Published May 21 in Physical Review, the manuscript reports the first research from the new quantum initiative of CAPST, a collaborative venture between Northwestern University and the Department of Energy’s Fermi National Accelerator Laboratory.
Quantum Mechanics You Can ‘See’
The chip Koch displayed is a simple example of quantum mechanics, but one that an experimentalist might place in a specialized apparatus known as a dilution refrigerator, where it is cooled to temperatures as low as 10 millikelvin, or -459.7°F.
“At that temperature, these circuits behave more like atoms than classical circuits,” says Koch, a renowned physicist in the area of circuit quantization development. “They have discrete energy levels and physicists have only fairly recently learned that circuits composed of macroscopic components — inductors, capacitors, Josephson junctions — can be fully governed by the laws of quantum mechanics.”
The discovery that macroscopic entities adhered to the principals of quantum mechanics proved to be revolutionary for the field. The new circuit quantization theory developed at CAPST enhances it in a critical way.

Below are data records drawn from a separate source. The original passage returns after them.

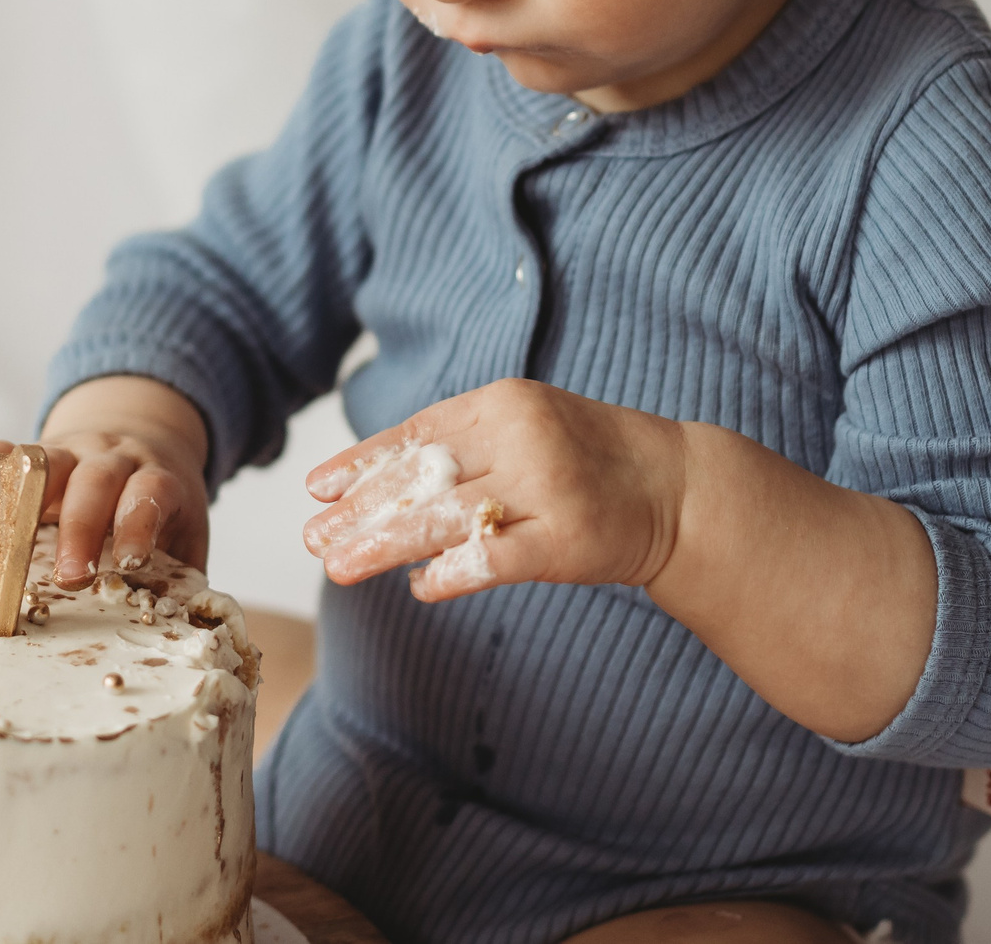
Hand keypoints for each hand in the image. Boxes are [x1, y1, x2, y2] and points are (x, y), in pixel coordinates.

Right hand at [0, 375, 210, 587]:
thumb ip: (182, 578)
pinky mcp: (31, 454)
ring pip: (48, 461)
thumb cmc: (161, 508)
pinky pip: (1, 450)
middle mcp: (113, 458)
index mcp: (157, 478)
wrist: (146, 441)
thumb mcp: (184, 534)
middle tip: (69, 577)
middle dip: (79, 528)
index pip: (152, 491)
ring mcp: (71, 451)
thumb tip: (178, 631)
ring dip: (25, 501)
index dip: (139, 522)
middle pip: (96, 481)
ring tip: (2, 538)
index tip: (131, 561)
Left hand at [301, 378, 687, 602]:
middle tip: (314, 540)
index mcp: (502, 402)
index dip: (361, 463)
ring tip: (340, 567)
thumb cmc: (586, 458)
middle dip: (360, 511)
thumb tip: (375, 484)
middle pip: (423, 477)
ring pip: (447, 518)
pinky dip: (455, 572)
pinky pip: (498, 557)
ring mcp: (547, 487)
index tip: (315, 490)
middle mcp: (521, 437)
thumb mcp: (523, 428)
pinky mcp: (569, 538)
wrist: (676, 485)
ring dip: (386, 544)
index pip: (416, 433)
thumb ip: (460, 445)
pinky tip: (421, 588)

Superconducting circuits are electrical circuits fabricated from superconducting materials. Due to the flexibility in circuit design, such circuits hold substantial promise as qubits, Sauls says.
In quantum computing, a qubit is the basic unit of information — the quantum version of the classical binary bit. In a classical system, a bit would have to be in either one state or the other, but quantum mechanics allows the qubit to be in all states simultaneously, a property fundamental to quantum mechanics and quantum computing.
Many of the superconducting circuits used as qubits to date are sensitive to magnetic fields. For instance, the energy levels of the qubit may change when an experimentalist tunes the value of a magnetic field. “The appropriate way to quantify how a magnetic field will influence the circuit is magnetic flux, which measures the strength of the magnetic field integrated over the circuit area,” says Koch.
The new theory provides a significant advance in the ability to handle real circuits, which invariably have flux noise present, says Sauls. The project — which took about a year to complete — was borne out of Koch’s collaborations with David Schuster at the University of Chicago. Those efforts were recently bolstered by Northwestern’s inclusion in the multi-institutional Chicago Quantum Exchange as well as the University’s launch of the Initiative at Northwestern for Quantum Information Research and Engineering (INQUIRE), which was created as an effort to bridge multiple academic domains, bringing together faculty research groups and labs pursuing quantum science and engineering from the University’s Physics, Chemistry, Materials Science & Engineering, Electrical & Computer Engineering, and Computer Science Departments.